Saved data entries
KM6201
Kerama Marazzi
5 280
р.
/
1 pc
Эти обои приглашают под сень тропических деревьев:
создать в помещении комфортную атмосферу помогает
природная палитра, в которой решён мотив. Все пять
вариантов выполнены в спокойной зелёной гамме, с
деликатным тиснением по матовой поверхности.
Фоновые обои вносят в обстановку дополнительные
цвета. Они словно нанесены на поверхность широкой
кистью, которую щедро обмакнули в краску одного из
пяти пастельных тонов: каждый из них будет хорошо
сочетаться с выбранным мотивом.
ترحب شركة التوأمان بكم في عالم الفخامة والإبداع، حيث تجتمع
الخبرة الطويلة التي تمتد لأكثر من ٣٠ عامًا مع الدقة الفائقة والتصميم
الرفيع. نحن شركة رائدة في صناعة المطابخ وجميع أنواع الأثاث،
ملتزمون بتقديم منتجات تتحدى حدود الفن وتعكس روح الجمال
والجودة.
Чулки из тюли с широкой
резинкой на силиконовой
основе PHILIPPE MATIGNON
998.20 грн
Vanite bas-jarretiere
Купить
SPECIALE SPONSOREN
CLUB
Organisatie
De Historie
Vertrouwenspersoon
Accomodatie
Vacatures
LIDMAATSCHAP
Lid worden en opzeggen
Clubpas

**Exercise aim:** Reproduce every line from the preceding data in which the word "широкой" can be found.

**Solution for this problem:**
цвета. Они словно нанесены на поверхность широкой
Чулки из тюли с широкой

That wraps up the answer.